Читать «О чехове» онлайн - страница 126

Корней Чуковский

«Балалаечней нашего братца трудно найти кого другого» (13, 46).

Правда, в этом чеховском неологизме совершенно отсутствует представление о балалайке: судя по контексту, оно означает «безалабернее», «бестолковее», пожалуй, «разнузданнее», но куда бедней и худосочней покажется Чехов, если выразить его мысль такими словами, лишенными той смелой экспрессии, какая имеется в подлиннике.

Чехову именно потому, что он был таким могучим хозяином слов, так властно подчинял их себе, было доступно труднейшее в литературе искусство: при помощи единственной фразы того или иного человека создавать его характеристику.

Причем эта характеристика зачастую создавалась у него не только словами, но расположением слов, синтаксическим характером фразы.

Приведу один из очень многих примеров.

Избалованная барынька, пошлячка до мозга костей, рассказывает своему слепо влюбленному мужу, что она выпила «ужасно холодной лимонной воды с немножечком коньяку».

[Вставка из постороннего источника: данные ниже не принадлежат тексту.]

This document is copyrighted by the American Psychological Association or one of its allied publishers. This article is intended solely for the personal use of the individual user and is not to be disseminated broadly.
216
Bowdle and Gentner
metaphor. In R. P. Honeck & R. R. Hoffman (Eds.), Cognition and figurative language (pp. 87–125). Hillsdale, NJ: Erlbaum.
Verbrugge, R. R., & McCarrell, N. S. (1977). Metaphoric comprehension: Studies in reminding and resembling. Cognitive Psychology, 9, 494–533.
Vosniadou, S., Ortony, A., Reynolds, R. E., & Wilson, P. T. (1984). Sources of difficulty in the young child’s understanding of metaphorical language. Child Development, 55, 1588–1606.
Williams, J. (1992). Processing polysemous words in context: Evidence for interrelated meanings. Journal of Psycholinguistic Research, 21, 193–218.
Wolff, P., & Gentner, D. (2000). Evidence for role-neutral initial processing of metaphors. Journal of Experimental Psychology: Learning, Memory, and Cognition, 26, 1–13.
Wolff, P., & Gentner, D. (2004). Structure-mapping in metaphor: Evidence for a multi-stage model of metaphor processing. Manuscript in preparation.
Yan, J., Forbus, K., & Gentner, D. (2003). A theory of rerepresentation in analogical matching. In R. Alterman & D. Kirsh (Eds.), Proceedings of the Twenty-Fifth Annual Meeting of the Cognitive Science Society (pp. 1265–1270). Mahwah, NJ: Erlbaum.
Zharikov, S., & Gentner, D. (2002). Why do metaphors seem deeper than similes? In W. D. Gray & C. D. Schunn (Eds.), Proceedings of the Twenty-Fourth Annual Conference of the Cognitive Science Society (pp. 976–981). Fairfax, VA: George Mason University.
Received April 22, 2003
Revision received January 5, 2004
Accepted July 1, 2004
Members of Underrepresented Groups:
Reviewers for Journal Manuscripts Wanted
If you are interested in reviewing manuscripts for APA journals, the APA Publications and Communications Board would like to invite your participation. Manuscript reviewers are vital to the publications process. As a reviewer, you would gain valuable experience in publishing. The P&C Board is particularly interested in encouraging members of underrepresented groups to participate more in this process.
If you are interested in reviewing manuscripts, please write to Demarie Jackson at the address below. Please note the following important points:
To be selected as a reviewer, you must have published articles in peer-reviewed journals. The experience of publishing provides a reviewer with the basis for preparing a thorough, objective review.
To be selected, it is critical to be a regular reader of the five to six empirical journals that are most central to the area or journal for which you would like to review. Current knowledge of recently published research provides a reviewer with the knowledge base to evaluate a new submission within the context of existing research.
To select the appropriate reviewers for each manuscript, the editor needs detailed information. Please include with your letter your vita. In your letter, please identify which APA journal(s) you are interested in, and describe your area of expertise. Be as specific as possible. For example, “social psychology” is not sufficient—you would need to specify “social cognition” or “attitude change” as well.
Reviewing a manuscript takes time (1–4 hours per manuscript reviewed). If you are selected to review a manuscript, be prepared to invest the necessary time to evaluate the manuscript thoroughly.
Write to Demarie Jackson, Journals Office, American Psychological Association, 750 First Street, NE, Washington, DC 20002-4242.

И это «с немножечком» - фальшивое, инфантильно-жеманное - чудесно рисует всю ее кокотскую душу, особенно после того, как она в том же монологе рассказывает, что в кухне на столе она увидела «хорошенькие, молоденькие репочки и морковочки, точно игрушечки» (5, 122).

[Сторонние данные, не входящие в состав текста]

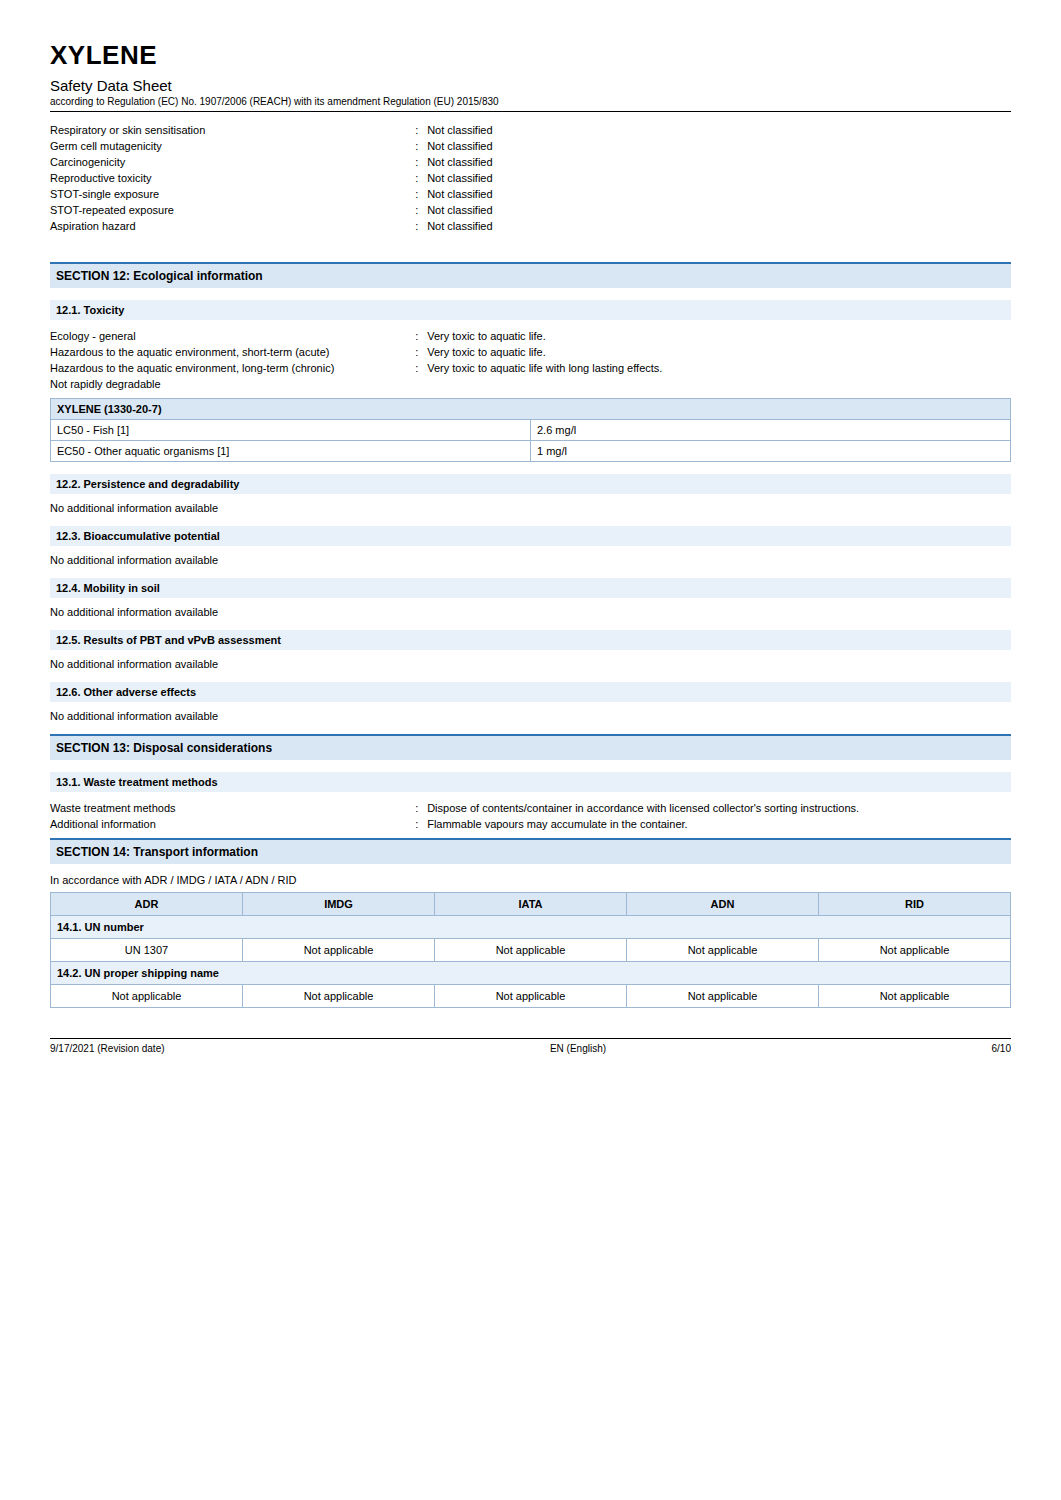XYLENE
Safety Data Sheet
according to Regulation (EC) No. 1907/2006 (REACH) with its amendment Regulation (EU) 2015/830
| Respiratory or skin sensitisation | : | Not classified |
| Germ cell mutagenicity | : | Not classified |
| Carcinogenicity | : | Not classified |
| Reproductive toxicity | : | Not classified |
| STOT-single exposure | : | Not classified |
| STOT-repeated exposure | : | Not classified |
| Aspiration hazard | : | Not classified |
SECTION 12: Ecological information
12.1. Toxicity
| Ecology - general | : | Very toxic to aquatic life. |
| Hazardous to the aquatic environment, short-term (acute) | : | Very toxic to aquatic life. |
| Hazardous to the aquatic environment, long-term (chronic) | : | Very toxic to aquatic life with long lasting effects. |
| Not rapidly degradable | | |
| XYLENE (1330-20-7) |
| --- |
| LC50 - Fish [1] | 2.6 mg/l |
| EC50 - Other aquatic organisms [1] | 1 mg/l |
12.2. Persistence and degradability
No additional information available
12.3. Bioaccumulative potential
No additional information available
12.4. Mobility in soil
No additional information available
12.5. Results of PBT and vPvB assessment
No additional information available
12.6. Other adverse effects
No additional information available
SECTION 13: Disposal considerations
13.1. Waste treatment methods
| Waste treatment methods | : | Dispose of contents/container in accordance with licensed collector's sorting instructions. |
| Additional information | : | Flammable vapours may accumulate in the container. |
SECTION 14: Transport information
In accordance with ADR / IMDG / IATA / ADN / RID
| ADR | IMDG | IATA | ADN | RID |
| --- | --- | --- | --- | --- |
| 14.1. UN number |
| UN 1307 | Not applicable | Not applicable | Not applicable | Not applicable |
| 14.2. UN proper shipping name |
| Not applicable | Not applicable | Not applicable | Not applicable | Not applicable |
9/17/2021 (Revision date) EN (English) 6/10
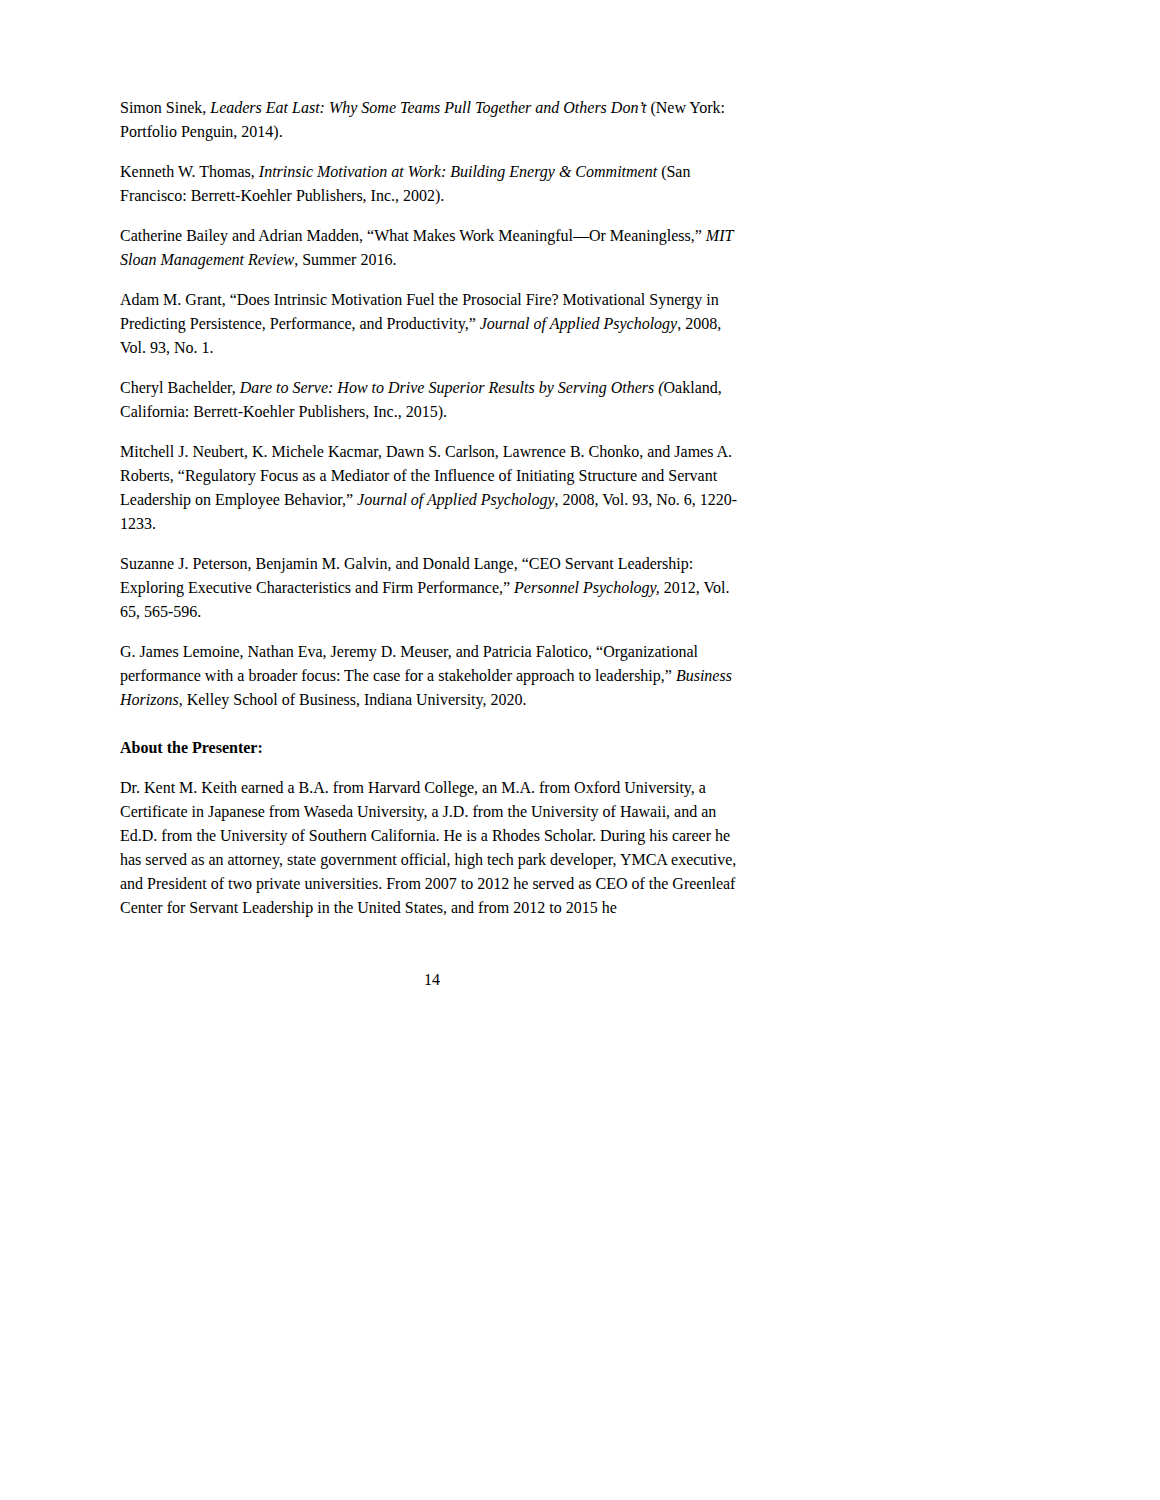Simon Sinek, Leaders Eat Last: Why Some Teams Pull Together and Others Don’t (New York: Portfolio Penguin, 2014).
Kenneth W. Thomas, Intrinsic Motivation at Work: Building Energy & Commitment (San Francisco: Berrett-Koehler Publishers, Inc., 2002).
Catherine Bailey and Adrian Madden, “What Makes Work Meaningful—Or Meaningless,” MIT Sloan Management Review, Summer 2016.
Adam M. Grant, “Does Intrinsic Motivation Fuel the Prosocial Fire? Motivational Synergy in Predicting Persistence, Performance, and Productivity,” Journal of Applied Psychology, 2008, Vol. 93, No. 1.
Cheryl Bachelder, Dare to Serve: How to Drive Superior Results by Serving Others (Oakland, California: Berrett-Koehler Publishers, Inc., 2015).
Mitchell J. Neubert, K. Michele Kacmar, Dawn S. Carlson, Lawrence B. Chonko, and James A. Roberts, “Regulatory Focus as a Mediator of the Influence of Initiating Structure and Servant Leadership on Employee Behavior,” Journal of Applied Psychology, 2008, Vol. 93, No. 6, 1220-1233.
Suzanne J. Peterson, Benjamin M. Galvin, and Donald Lange, “CEO Servant Leadership: Exploring Executive Characteristics and Firm Performance,” Personnel Psychology, 2012, Vol. 65, 565-596.
G. James Lemoine, Nathan Eva, Jeremy D. Meuser, and Patricia Falotico, “Organizational performance with a broader focus: The case for a stakeholder approach to leadership,” Business Horizons, Kelley School of Business, Indiana University, 2020.
About the Presenter:
Dr. Kent M. Keith earned a B.A. from Harvard College, an M.A. from Oxford University, a Certificate in Japanese from Waseda University, a J.D. from the University of Hawaii, and an Ed.D. from the University of Southern California. He is a Rhodes Scholar. During his career he has served as an attorney, state government official, high tech park developer, YMCA executive, and President of two private universities. From 2007 to 2012 he served as CEO of the Greenleaf Center for Servant Leadership in the United States, and from 2012 to 2015 he
14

За всем этим сюсюканьем, рассчитанным на то, чтобы дать представление о младенчески бесхитростной, наивной душе, скрывается расчетливая, развратная гадина, о которой у того же Чехова сказано:

«Посмотришь на иное поэтическое созданье: кисея, эфир, полубогиня, миллион восторгов, а заглянешь в душу - обыкновеннейший крокодил!» (11, 88).

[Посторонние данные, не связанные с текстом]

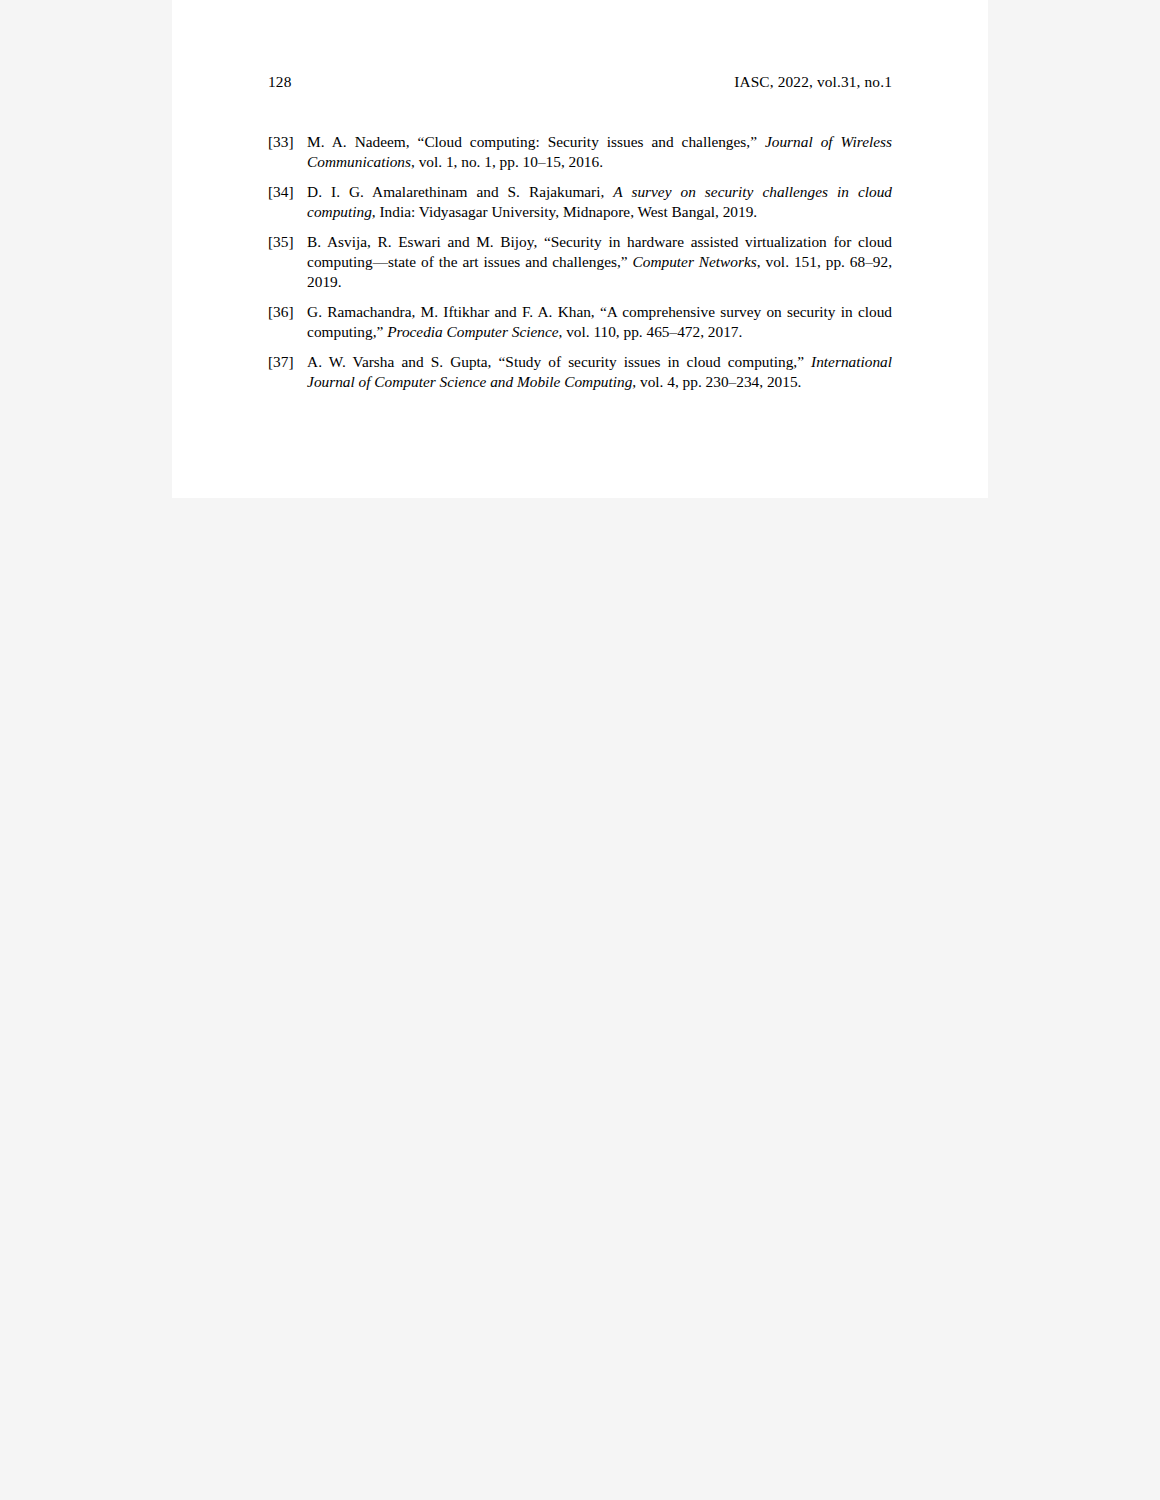128 IASC, 2022, vol.31, no.1
[33] M. A. Nadeem, “Cloud computing: Security issues and challenges,” Journal of Wireless Communications, vol. 1, no. 1, pp. 10–15, 2016.
[34] D. I. G. Amalarethinam and S. Rajakumari, A survey on security challenges in cloud computing, India: Vidyasagar University, Midnapore, West Bangal, 2019.
[35] B. Asvija, R. Eswari and M. Bijoy, “Security in hardware assisted virtualization for cloud computing—state of the art issues and challenges,” Computer Networks, vol. 151, pp. 68–92, 2019.
[36] G. Ramachandra, M. Iftikhar and F. A. Khan, “A comprehensive survey on security in cloud computing,” Procedia Computer Science, vol. 110, pp. 465–472, 2017.
[37] A. W. Varsha and S. Gupta, “Study of security issues in cloud computing,” International Journal of Computer Science and Mobile Computing, vol. 4, pp. 230–234, 2015.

И вся претензия этого «крокодила» на поэтичность, «кисею и эфир» - в этой малограмотной, но чрезвычайно выразительной формуле:

«С немножечко^ коньяку».

Как перевести это «с немножечком» на иностранный язык, я не знаю, но мне жутко подумать, что среди переводчиков най дутся ремесленники, которые пренебрегут этой формулой и переведут:

«С небольшим количеством коньяку».

При таком переводе от Чехова ничего не останется.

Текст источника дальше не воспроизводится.